Sharia, Do You Really Know What It Means?
For many people around the world and specially those in the West, Sharia is a household word, familiar from the media and political debates. And it is, more often than not, perceived negatively by the many, and some are even scared at the very mention of the word. Properly due to the distorted image of Islam and Muslims which is relentlessly exported by mass media day and night.
But what does Sharia actually mean and how much do ordinary people know about it? Many people -including Muslims as well, may think of Sharia as Islamic law but that does not tell us very much if we know little about the Islamic tradition.
In Islam, Sharia means the way or path to Allah. It is broader than just law, and it refers to the very idea of Allah communicating with humans through revelation. That is why, for us Muslims, the Sharia includes Allah’s messages to previous prophets, from Noah to Abraham, Moses and Jesus, the Messenger of Allah (Peace and Blessings be upon all of them). This should not be a surprise since in order to be a Muslim, you MUST believe in every single Prophet:
“The Messenger has believed in what was revealed to him from his Lord, as did the believers. They all have believed in God, and His angels, and His scriptures, and His messengers: “We make no distinction between any of His messengers.” Al-Baqarah, 285
Muslims see Allah’s revelation to prophet Muhammad (PBUH) as a continuation, and completion, of the message revealed to the earlier Prophets and Messengers. But while the Sharia is not just law, it is law, it contains rules of behavior and organizing every single aspect of the human life. But Muslim legal scholars of the past described the Sharia not so much as a codified rule book, like tax code, nor as merely a set of higher principles, like the idea of natural law, but as the ongoing search for Allah’s prescriptions for human action.
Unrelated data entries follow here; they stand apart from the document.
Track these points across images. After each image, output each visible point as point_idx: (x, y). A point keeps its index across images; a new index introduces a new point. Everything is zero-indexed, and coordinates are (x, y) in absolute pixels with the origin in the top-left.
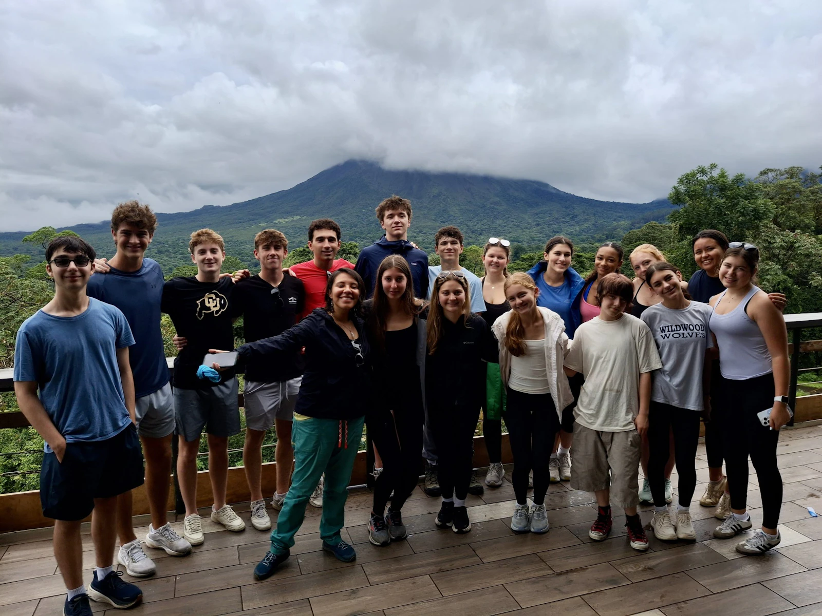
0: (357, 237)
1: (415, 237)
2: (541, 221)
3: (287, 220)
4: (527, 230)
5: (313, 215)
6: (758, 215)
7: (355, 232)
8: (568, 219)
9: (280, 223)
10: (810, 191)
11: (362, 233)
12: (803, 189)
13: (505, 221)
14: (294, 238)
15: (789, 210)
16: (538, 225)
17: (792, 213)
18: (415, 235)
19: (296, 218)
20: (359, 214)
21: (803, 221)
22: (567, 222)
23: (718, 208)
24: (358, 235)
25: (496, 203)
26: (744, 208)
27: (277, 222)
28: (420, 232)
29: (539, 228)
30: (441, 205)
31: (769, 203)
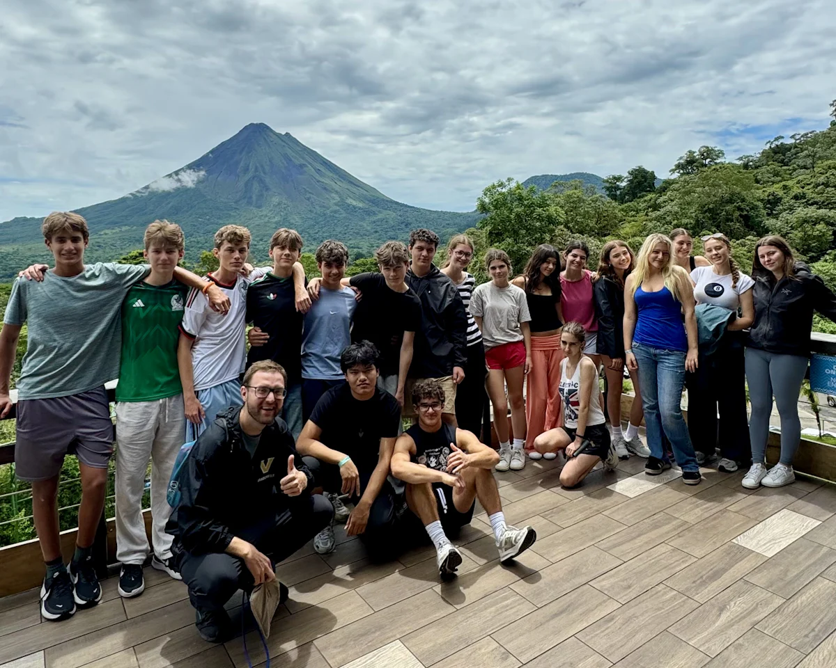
0: (192, 247)
1: (255, 245)
2: (379, 229)
3: (114, 231)
4: (365, 237)
5: (144, 225)
6: (551, 220)
7: (191, 242)
8: (403, 226)
9: (106, 234)
10: (591, 200)
11: (198, 242)
12: (585, 198)
13: (346, 228)
14: (122, 249)
15: (577, 215)
16: (376, 232)
17: (579, 219)
18: (256, 243)
19: (124, 229)
20: (195, 223)
21: (588, 225)
22: (402, 229)
23: (518, 215)
24: (193, 244)
25: (336, 212)
26: (539, 215)
27: (102, 233)
28: (261, 240)
29: (377, 234)
30: (282, 213)
31: (560, 209)
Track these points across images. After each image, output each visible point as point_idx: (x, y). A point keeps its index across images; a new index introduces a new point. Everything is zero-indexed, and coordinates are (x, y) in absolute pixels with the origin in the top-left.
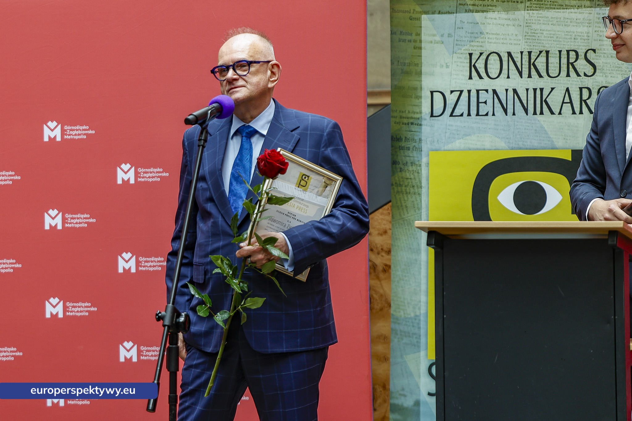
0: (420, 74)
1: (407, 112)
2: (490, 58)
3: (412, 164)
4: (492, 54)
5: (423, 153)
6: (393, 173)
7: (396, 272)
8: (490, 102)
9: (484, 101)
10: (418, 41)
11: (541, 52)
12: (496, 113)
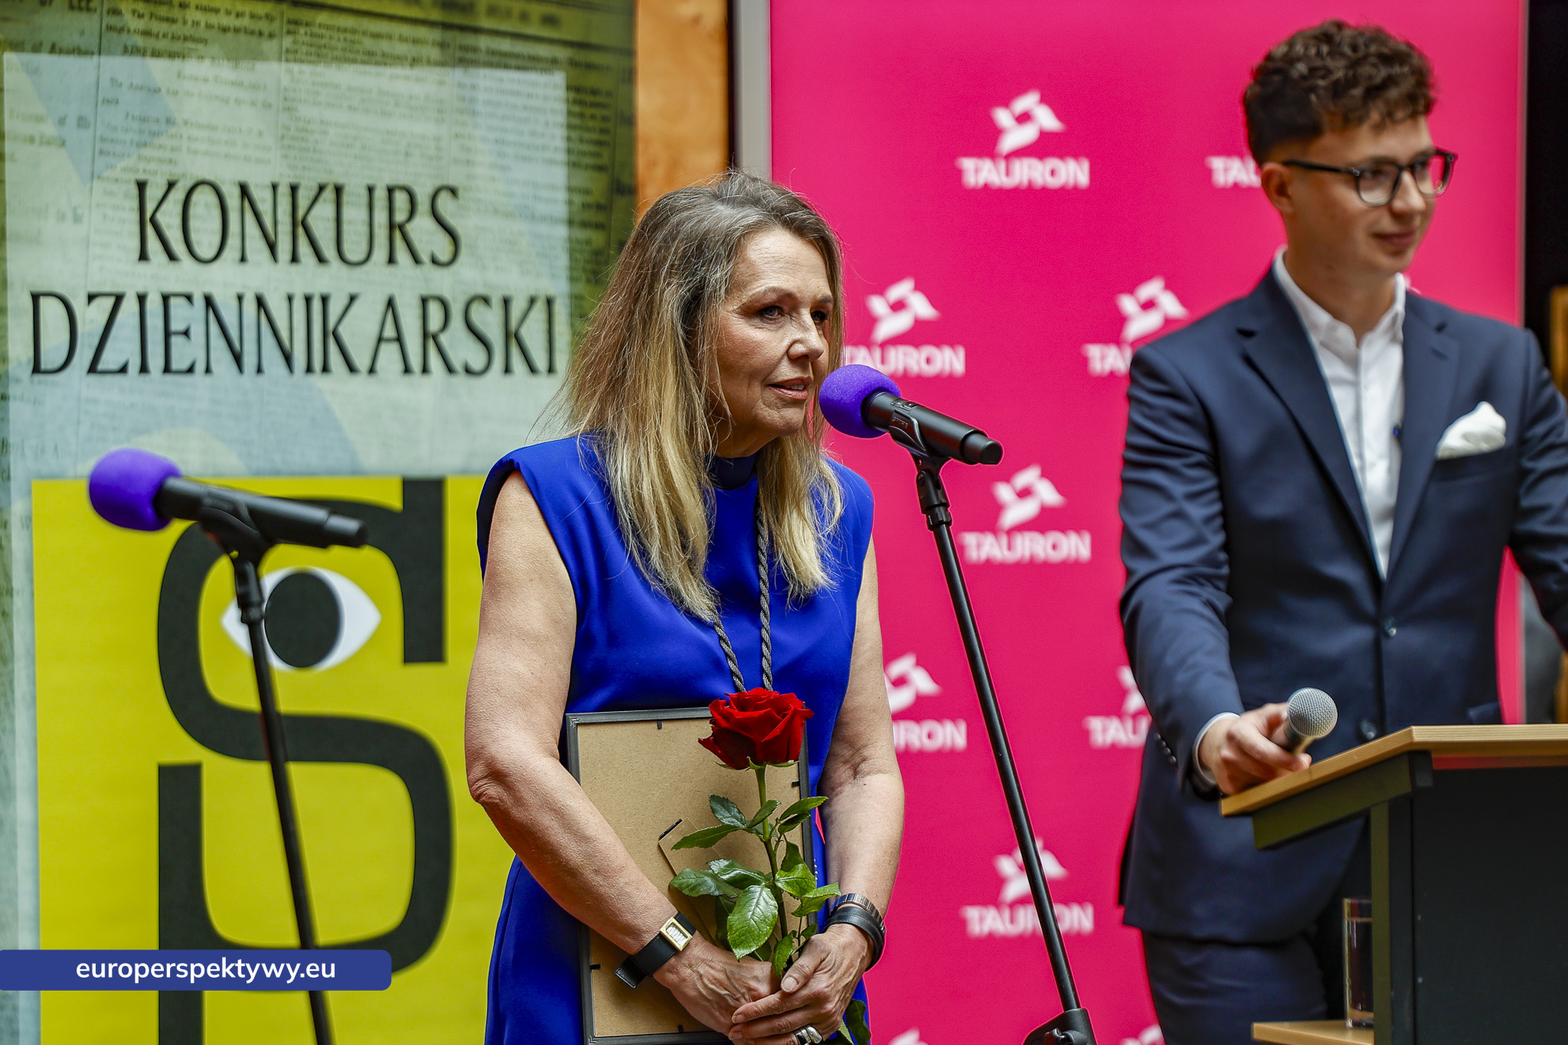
2: (196, 197)
4: (200, 188)
5: (15, 485)
8: (197, 332)
9: (181, 327)
11: (321, 188)
12: (213, 366)
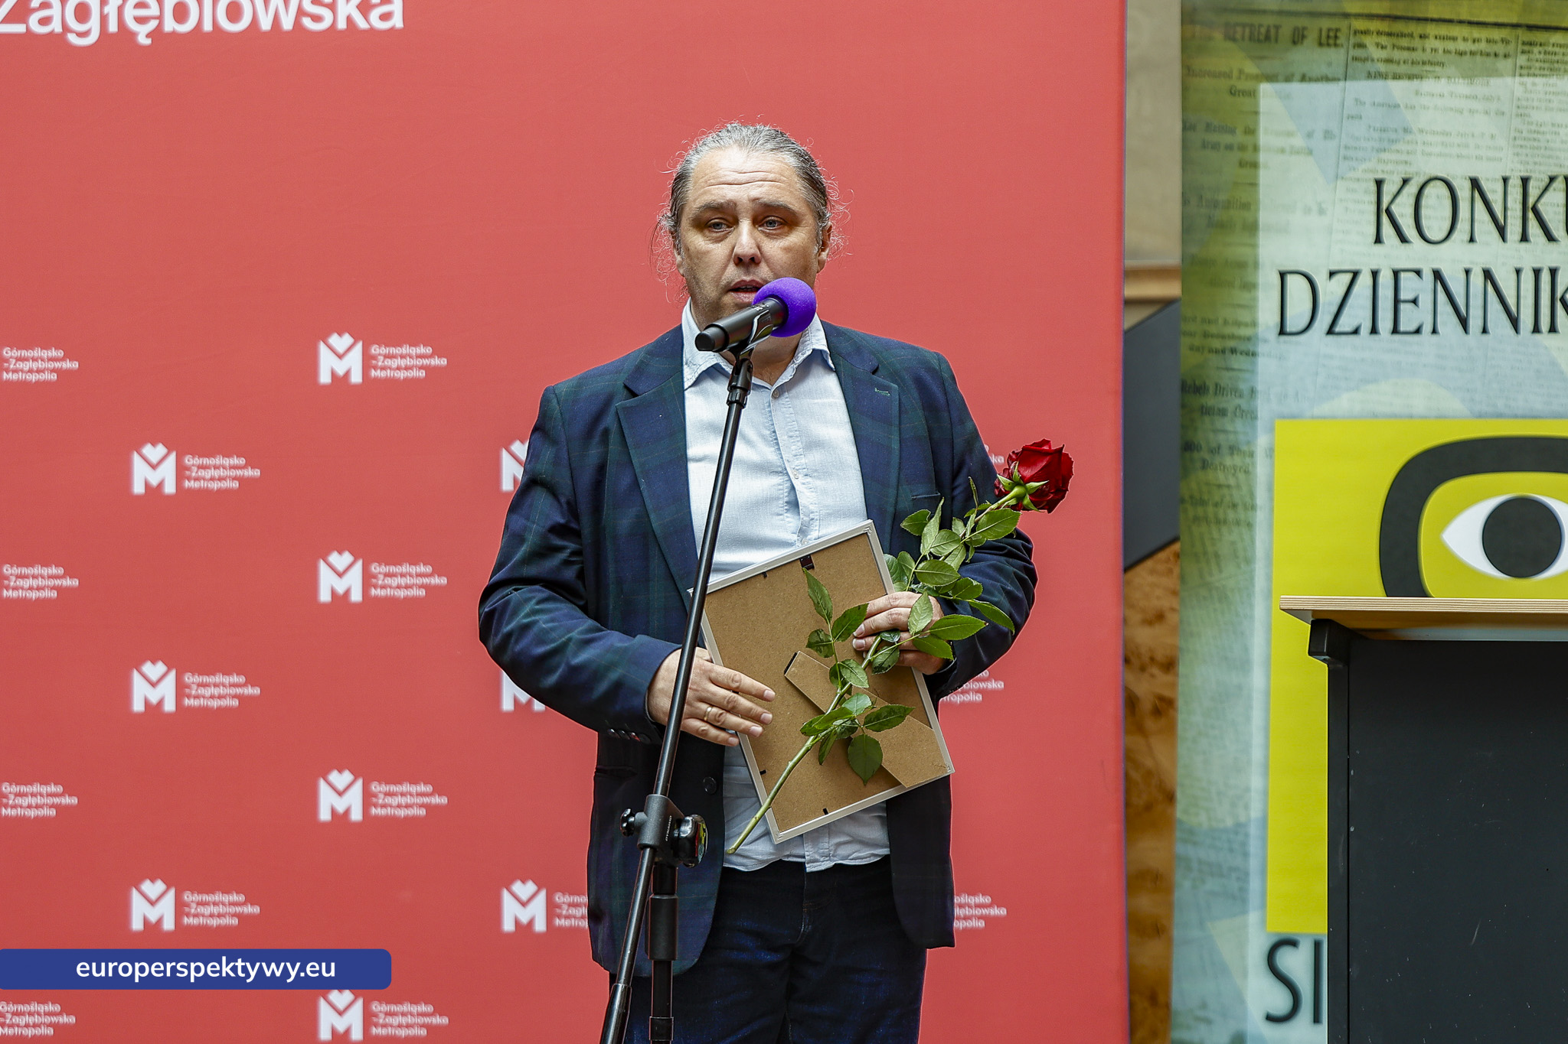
0: (1252, 228)
1: (1221, 321)
2: (1427, 191)
3: (1233, 449)
4: (1432, 184)
5: (1260, 424)
6: (1186, 472)
7: (1190, 717)
8: (1426, 301)
9: (1411, 297)
10: (1250, 148)
11: (1553, 179)
12: (1439, 328)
Like the Mosaic law, the Sharia is the discovery of the rules that will allow believers us to obey God. Muslims understand that these rules of Sharia reflect broader purposes and values.
Muslim scholars and theologians have traditionally said that the entire Sharia is designed to protect human welfare, which they define through six core universal interests:
- Life
- Religion
- Reason
- Wealth
- family
- honor.
For instance, the Sharia prohibits the consumption of alcohol and every substance that affects one’s sobriety. But scholars do not just say that this is because Allah has forbidden it (which is a good reason in itself to abstain from something), but also because it is Allah’s will that humans protect and preserve their reason or intellect, which is necessary for making correct moral decisions.
The Sharia also prohibits sexual relations out of wedlock. This is not just because of divine decree, but because it preserves family bonds. At the same time, the Sharia prohibits false accusations of sexual immorality. This protects human dignity and honor, which are necessary for living a good life.
>>So the Sharia should first be understood by its goals and values before its rules.<<
What then are those rules? And if they are not codified, how are they known?
Muslim jurists discovered these rules through four primary sources, the Quran, the words and actions of the Prophet Muhammad, the universal agreement about a matter by the Muslim community or its scholars, and the careful use of analogy.
Law usually refers to the public sphere, but most of the Sharia’s rulings are about private spiritual practice, such as prayer, fasting, charity, and so on. And while rulings on social relations from marriage, divorce, sales, contracts, and inheritance remain a living part of the Sharia, their implementation in modern societies varies from country to country. Sometimes it is based purely on personal conviction as in the case of Muslims voluntarily giving to charity while living in a non-Muslim country or following Islamic finance laws.
Importantly, very few of the areas of behavior and social relations the Sharia governs have only a single rule on which all jurists agree. Scholars always accepted and recognized reasonable disagreement, because interpretation could rarely provide complete certainty about God’s intentions. Yet this did not mean that anyone could just impose their own understanding of God’s law on others, especially through force.
While the Sharia does also encompass certain rulings on civil procedure, aspects of crime and punishment, and even warfare, only public authorities could establish courts with the power to enforce Sharia rulings.
Today, this has, changed in several ways. In nations where Muslims are minorities, such as the Europe or America, Muslim scholars emphasize that the Sharia makes it obligatory for Muslims to follow the secular laws of the lands where they live. In many Muslim majority countries, it is now the state alone, and not scholars who specialize in the Sharia, that decides what will be enforced in courts. And the state’s rules are completely divorced from the sophisticated methods and culture of traditional scholars.
So when we say that some “modern” states try and apply the Sharia law, we need to remember that these states have probably picked and chosen certain rulings. But isolated rules alone do NOT, by any means, represent the meaning and spirit of the Sharia.
Although this is what is still true for Muslims today, Muslims see the Sharia as primarily about finding the path to God, and about making this world an abode of justice. In other words, for us Muslims, the Sharia is about protecting the most important human interests and values, life, religion, wealth, reason, family, and honor. So Sharia is not, and has never been ONLY about punishing transgressors. Sharia is mercy.